Passage shown below:

ESF: Because of its commitment to transform religious studies, including biblical studies the JFSR was able not only to sustain its high intellectual standards but also to engender areas of scholarship and research that previously have not existed. Most importantly, it has introduced voices into the academic discourses of religious and biblical studies that for centuries have been excluded. Together with other critical feminist scholarship JFSR has sought with some success to change the exclusive discourses of religious and biblical studies and to bring about a shift from a positivist, value-detached, scientistic disciplinary ethos to one conscious of its social location, political function, and disciplinary exclusions. As a result, the journal has had an important path breaking, informative, and socializing function also for biblical studies readers because it models the future directions the discipline needs to take.

SBL: How do you understand the relationship between "religious studies" and "biblical studies?"

ESF: If it relinquishes its positivist ethos religious studies can function as an umbrella term that includes biblical studies. Biblical studies have been conceptualized both in theological terms and in cultural-religious terms. On the one hand, biblical studies has been concerned with the theological authority with the bible. The adjective "biblical" designates a canon of writings that constitute the Holy Book of Christians, Muslims, and Jews. The biblical canon owes its existence to religious authorities in Judaism, Christianity, and Islam, the three "biblical" religions. Thereby the writings collected in the bible whose composition is different for Jews and different Christian denominations were turned into "Sacred Scripture." Although theology is primarily a Christian term, the "bible" is often understood also in the two other biblical religions in such canonical "theological" terms.

On the other hand, the bible is revered and studied as a classic of Western culture. If "biblical" studies are conceptualized primarily as religious studies then the bible is understood as a classic that has and still shapes Western culture and so has also functioned as a tool of colonization. Both the cultural-religious and the theological-authoritative understandings of the bible have excluded wo/men and marginalized men from hegemonic religious and theological institutions and discourses. For this reason, critical feminist studies seek to transform both cultural religious and theological biblical studies. JFSR encourages and publishes research that contributes to such a transformation.

End of Passage shown.
Data records below:

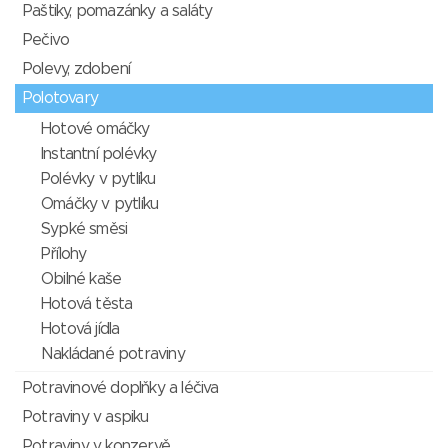
Paštiky, pomazánky a saláty
Pečivo
Polevy, zdobení
Polotovary
Hotové omáčky
Instantní polévky
Polévky v pytlíku
Omáčky v pytlíku
Sypké směsi
Přílohy
Obilné kaše
Hotová těsta
Hotová jídla
Nakládané potraviny
Potravinové doplňky a léčiva
Potraviny v aspiku
Potraviny v konzervě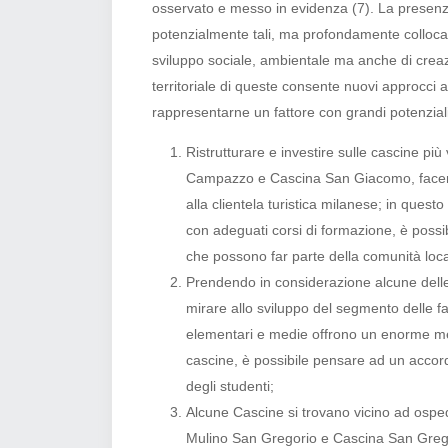
osservato e messo in evidenza
(7). La presenza
potenzialmente tali, ma profondamente colloca
sviluppo sociale, ambientale ma anche di creazio
territoriale di queste consente nuovi approcci al
rappresentarne un fattore con grandi potenzial
Ristrutturare e investire sulle cascine pi
Campazzo e Cascina San Giacomo, facendo
alla clientela turistica milanese; in ques
con adeguati corsi di formazione, è possi
che possono far parte della comunità loca
Prendendo in considerazione alcune delle 
mirare allo sviluppo del segmento delle fat
elementari e medie offrono un enorme mer
cascine, è possibile pensare ad un accordo
degli studenti;
Alcune Cascine si trovano vicino ad osped
Mulino San Gregorio e Cascina San Gregori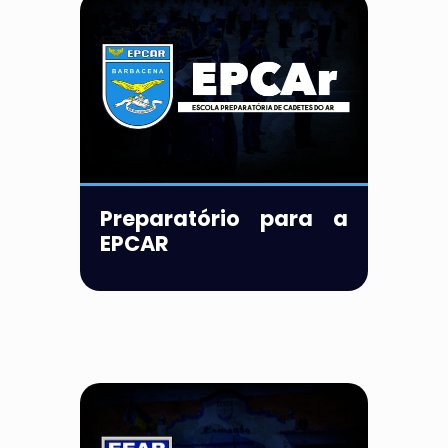
Preparatório para a
EPCAR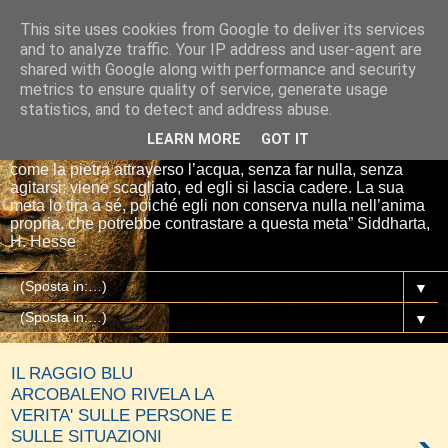
This site uses cookies from Google to deliver its services
Io sono il mio Buddha
and to analyze traffic. Your IP address and user-agent are
shared with Google along with performance and security
metrics to ensure quality of service, generate usage
“Se tu getti una pietra nell’acqua, essa si affretta per la via
statistics, and to detect and address abuse.
più breve fino al fondo. E così è Siddharta, quando ha una
meta, un proposito. Siddharta non fa nulla. Siddharta pensa,
LEARN MORE
GOT IT
aspetta, digiuna, ma passa attraverso le cose del mondo
come la pietra attraverso l’acqua, senza far nulla, senza
agitarsi: viene scagliato, ed egli si lascia cadere. La sua
meta lo tira a sé, poiché egli non conserva nulla nell’anima
propria, che potrebbe contrastare a questa meta” Siddharta,
H. Hesse
▼
▼
IL RAGGIO BLU
ARCOBALENO RIVELA LA
VERITA' SULLE PERSONE E
SULLE SITUAZIONI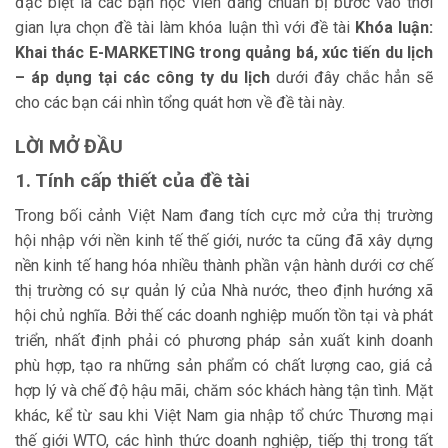
đặc biệt là các bạn học viên đang chuẩn bị bước vào thời
gian lựa chọn đề tài làm khóa luận thì với đề tài
Khóa luận:
Khai thác E-MARKETING trong quảng bá, xúc tiến du lịch
– áp dụng tại các công ty du lịch
dưới đây chắc hẳn sẽ
cho các bạn cái nhìn tổng quát hơn về đề tài này.
LỜI MỞ ĐẦU
1. Tính cấp thiết của đề tài
Trong bối cảnh Việt Nam đang tích cực mở cửa thị trường
hội nhập với nền kinh tế thế giới, nước ta cũng đã xây dựng
nền kinh tế hang hóa nhiều thành phần vận hành dưới cơ chế
thị trường có sự quản lý của Nhà nước, theo định hướng xã
hội chủ nghĩa. Bởi thế các doanh nghiệp muốn tồn tại và phát
triển, nhất định phải có phương pháp sản xuất kinh doanh
phù hợp, tạo ra những sản phẩm có chất lượng cao, giá cả
hợp lý và chế độ hậu mãi, chăm sóc khách hàng tận tình. Mặt
khác, kể từ sau khi Việt Nam gia nhập tổ chức Thương mại
thế giới WTO, các hình thức doanh nghiệp, tiếp thị trong tất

End of Data records.

- _Actions to take_:
a) According to the interview passage, what functions has the journal had for biblical studies readers? List each one.
b) Answer these questions about the interview passage:
(i) What can religious studies function as if it relinquishes its positivist ethos?
(ii) Which three religions does the passage call the "biblical" religions?
(iii) Besides shaping Western culture, what does the passage say the bible has also functioned as?
c) Reproduce the interview passage verbatim from "On the other" up to and including "such a transformation.".

- _Exercise responses_:
a)
- Path breaking
- Informative
- Socializing

b)
(i) An umbrella term that includes biblical studies.
(ii) Judaism, Christianity, and Islam.
(iii) A tool of colonization.

c)
On the other hand, the bible is revered and studied as a classic of Western culture. If "biblical" studies are conceptualized primarily as religious studies then the bible is understood as a classic that has and still shapes Western culture and so has also functioned as a tool of colonization. Both the cultural-religious and the theological-authoritative understandings of the bible have excluded wo/men and marginalized men from hegemonic religious and theological institutions and discourses. For this reason, critical feminist studies seek to transform both cultural religious and theological biblical studies. JFSR encourages and publishes research that contributes to such a transformation.